→ **Text passage**
The two main devices (symbols) in the Creke blazon are the maunch and orle. The two main tinctures (colors) are or and gules.

The bright yellow colour frequently found in coats of arms is known to heralds as Or, or sometimes simply as Gold.1. Along with, argent, or silver it forms the two “metals” of heraldry – one of the guidelines of heraldic design is that silver objects should not be placed upon gold fields and vice versa 2. The yellow colour is often associated with the Sun, and the zodiacal sign of Leo.3.

The bold red colour on a heraldic shield is known as gules. It has a long history within heraldry, it is known that one of those who besieged the scottish castle of Carlaverock in 1300 was the French knight Euremions de la Brette who had as his arms a simple red shield.4. The word gules is thought to come from the Arabic gule, or “red rose” 5. Later writers associated it with the precious stone ruby and the metal iron 6, perhaps because of the red glow of iron in the heat of the blacksmith’s forge.

→ **Items**
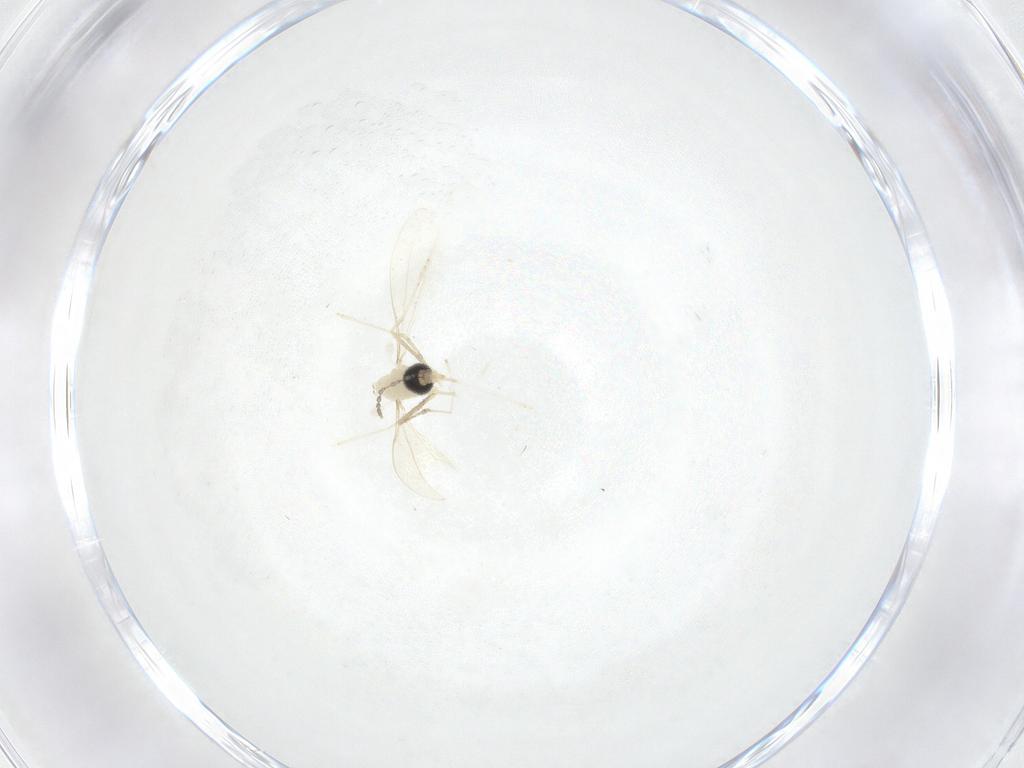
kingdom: Animalia
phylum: Arthropoda
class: Insecta
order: Diptera
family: Cecidomyiidae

→ **Work to complete**
[1] Extract from the heraldry passage the stretch from "The bold red" through "the blacksmith’s forge.".
[2] In the heraldry passage, what word is gules thought to come from?

→ **Full solutions**
[1]
The bold red colour on a heraldic shield is known as gules. It has a long history within heraldry, it is known that one of those who besieged the scottish castle of Carlaverock in 1300 was the French knight Euremions de la Brette who had as his arms a simple red shield.4. The word gules is thought to come from the Arabic gule, or “red rose” 5. Later writers associated it with the precious stone ruby and the metal iron 6, perhaps because of the red glow of iron in the heat of the blacksmith’s forge.

[2] The Arabic gule, or "red rose."